Saturday, November 07, 2009

Where's the "e" gone?

Well, there you go! I'd always thought blu-ray was spelt: Blue Ray. That makes more sense to my ear, but obviously I'd never actually seen the word written. So blu-ray it is - or even bluray in some cases (mistaken cases, I'd suspect, but that's by the by).

Why it should be spelt oddly is a bit of a puzzle, since it relates to the blue violet laser that makes the thing work, but blu without the 'e' is what it is. Maybe the people who put it together couldn't spell - nothing would be surprising these days - but you'd have thought that there'd be someone on the team who could spell a simple English word, wouldn't you?

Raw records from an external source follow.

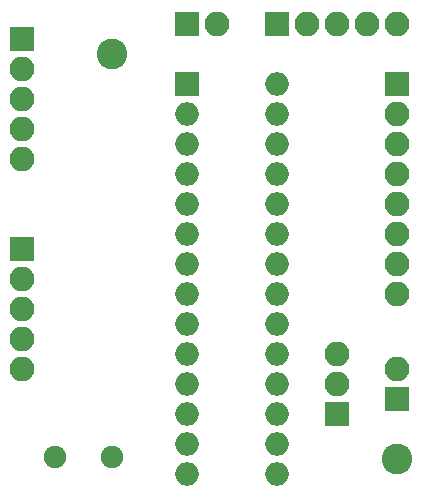
<source format=gbr>
G04 #@! TF.FileFunction,Soldermask,Bot*
%FSLAX46Y46*%
G04 Gerber Fmt 4.6, Leading zero omitted, Abs format (unit mm)*
G04 Created by KiCad (PCBNEW 4.0.7) date 03/25/18 14:44:14*
%MOMM*%
%LPD*%
G01*
G04 APERTURE LIST*
%ADD10C,0.100000*%
%ADD11C,2.600000*%
%ADD12C,1.900000*%
%ADD13R,2.100000X2.100000*%
%ADD14O,2.100000X2.100000*%
%ADD15R,2.000000X2.000000*%
%ADD16O,2.000000X2.000000*%
G04 APERTURE END LIST*
D10*
D11*
X198120000Y-128270000D03*
D12*
X173990000Y-128090000D03*
X169090000Y-128090000D03*
D13*
X198120000Y-96520000D03*
D14*
X198120000Y-99060000D03*
X198120000Y-101600000D03*
X198120000Y-104140000D03*
X198120000Y-106680000D03*
X198120000Y-109220000D03*
X198120000Y-111760000D03*
X198120000Y-114300000D03*
D15*
X180340000Y-96520000D03*
D16*
X187960000Y-129540000D03*
X180340000Y-99060000D03*
X187960000Y-127000000D03*
X180340000Y-101600000D03*
X187960000Y-124460000D03*
X180340000Y-104140000D03*
X187960000Y-121920000D03*
X180340000Y-106680000D03*
X187960000Y-119380000D03*
X180340000Y-109220000D03*
X187960000Y-116840000D03*
X180340000Y-111760000D03*
X187960000Y-114300000D03*
X180340000Y-114300000D03*
X187960000Y-111760000D03*
X180340000Y-116840000D03*
X187960000Y-109220000D03*
X180340000Y-119380000D03*
X187960000Y-106680000D03*
X180340000Y-121920000D03*
X187960000Y-104140000D03*
X180340000Y-124460000D03*
X187960000Y-101600000D03*
X180340000Y-127000000D03*
X187960000Y-99060000D03*
X180340000Y-129540000D03*
X187960000Y-96520000D03*
D13*
X180340000Y-91440000D03*
D14*
X182880000Y-91440000D03*
D13*
X187960000Y-91440000D03*
D14*
X190500000Y-91440000D03*
X193040000Y-91440000D03*
X195580000Y-91440000D03*
X198120000Y-91440000D03*
D13*
X198120000Y-123190000D03*
D14*
X198120000Y-120650000D03*
D13*
X193040000Y-124460000D03*
D14*
X193040000Y-121920000D03*
X193040000Y-119380000D03*
D13*
X166370000Y-110490000D03*
D14*
X166370000Y-113030000D03*
X166370000Y-115570000D03*
X166370000Y-118110000D03*
X166370000Y-120650000D03*
D13*
X166370000Y-92710000D03*
D14*
X166370000Y-95250000D03*
X166370000Y-97790000D03*
X166370000Y-100330000D03*
X166370000Y-102870000D03*
D11*
X173990000Y-93980000D03*
M02*

</source>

I have a friend who swears by blu-ray and big screen TV. I haven't yet been to his house to view it (with surround sound, no doubt as well) but he and a few others from our church have been watching the movies known by the collective name of the Decalogue (or Dekalog, in the original Polish) - they're directed by Krzysztof Kieslowski (whose first name, you'll notice, contains only one vowel - unless you consider the 'y' a vowel in this case - it'd be a good word for Scrabble, if it was allowed).

These movies were made for television originally, and seem only loosely connected to the Ten Commandments (though number four, which we watched this week, did have leanings towards the fourth commandment about honouring your father and mother). They're fairly bleak, not only because the world they inhabit is bleak (always wintry and in the middle of a depressed time in Poland), but because the people in them don't get a lot of laughs in life.

And in the last three we've watched, the main female character has been ever-so-slightly-off-the-wall. The blokes are fairly well integrated people, though they have their own flaws, but they don't come close to the underlying feeling of insanity that the women carry around with them. You could say that Kieslowski was something of a mysoginist, but I don't think that's the issue. These women aren't put down by him - the fact that they're allowed to be so strong in the stories is something many other filmmakers could learn from. But they're not exactly people who'd you'd like to have calling at your house.

We have six more of these movies to go before Christmas. I believe one of them may be a bit more cheerful than the others!

By the way, the latest movie version of A Christmas Carol isn't exactly getting rave reviews, even though it's well made, and even though Jim Carrey gives several excellent performances - and even though it sticks very closely to the original story. Robert Zemeckis has decided to go with his strange approach to half-animation again; perhaps it's time to give this idea away.